Biodegradable materials for other bedding products are also becoming more available and constitute an area of research and development. “One of our core products is down and feather, which is probably the most eco-friendly bedding material in the world,” says Keegan. “With 100 percent reuse and biodegradability, down and feather makes great compost or mulch.” In addition, Blue Ridge Hotel Textiles conducts research in biodegradable synthetic fabrics. “We have been focusing much of our development on biodegradable technologies that can shorten degradability from 200 years (petrol-based polyesters) to two years (same as wool and other natural fibers),” he says. “Our goal is to have 100 percent reuse/recycle or a natural, quick biodegradable process.”
Bedding materials like these allow eco-conscious guests and hoteliers who promote the sustainability of their brand to rest easy.
Minimizing Health Risks: Freeing Guestroom Beds From Microbes, Allergens, and VOCs
COVID-19 shined a more intense spotlight on health and safety practices in the hospitality industry, but the focus was certainly in effect pre-pandemic. “Even before COVID, there was an increased interest in cleanliness,” observes Tim Keegan, SVP hospitality, Blue Ridge Hotel Textiles. “Hotels invested in additional sanitization and cleanliness protocols that in bedding included better cleaning standards and using anti-microbials and virus-protection materials.”
Market offerings reflect that longstanding priority.
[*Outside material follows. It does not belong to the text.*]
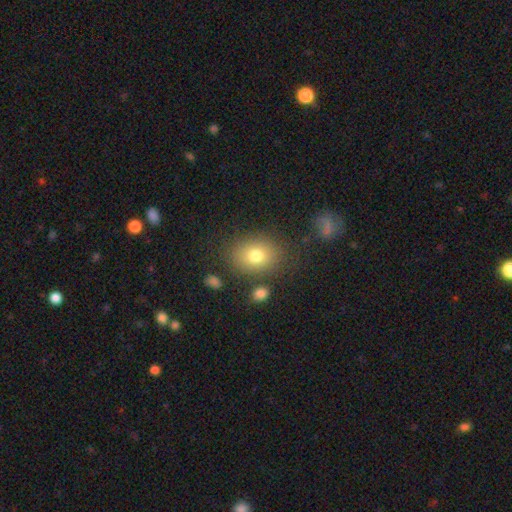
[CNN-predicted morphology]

For example, Tempur Sealy International, Inc. has been using an antimicrobial treatment on its products since 2014, notes David Wiles, director, Hospitality Division. “Up until the pandemic, it was definitely a topic of conversation for us because we knew the benefits that treatment brings in terms of reducing bacterial growth within the product, allowing it to stay fresh for a much longer period of time,” he explains. “But as we moved into the pandemic, antimicrobial treatment was a high topic of conversation.” Antiviral treatments are a separate and more involved procedure, he adds. “The true benefit of antiviral versus antimicrobial is that you get CDC approval versus EPA approval. CDC approval is a three- to four-year process, rather like approval for a drug. So, the FDA needs to see multiple studies and testing. Oftentimes, suppliers would throw an ‘antiviral’ claim out, and then they had to pull it back very quickly.”
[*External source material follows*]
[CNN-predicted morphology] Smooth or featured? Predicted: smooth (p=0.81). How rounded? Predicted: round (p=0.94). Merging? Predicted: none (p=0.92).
Another health risk is posed by volatile organic compounds (VOCs), which are emitted by oil industry byproducts used to create foams. Fortunately, buyers can look for certifications for low VOC emissions, such as the one conferred by CertiPUR-US. “All of our foams are CertiPUR certified,” Wiles says. “Basically, to be considered a certified foam, you have to have a VOC emission for indoor air quality of less than .5 ppm (parts per million).”
Antiallergenic measures are also seeing “a big push in the hospitality industry,” Keegan notes. “Bedding is still the primary cause of allergic reactions hotel guests experience, and most of those are attributable to poorly cleaned bedding, or the use of porous fabrics that allow dust, dirt, and allergens, including dust mites and their food sources, to permeate bedding.” He adds that natural-fill products, if cleaned and sanitized properly, don’t aggravate allergies. “So, hoteliers can get a luxurious product without the fear of putting guests at risk.”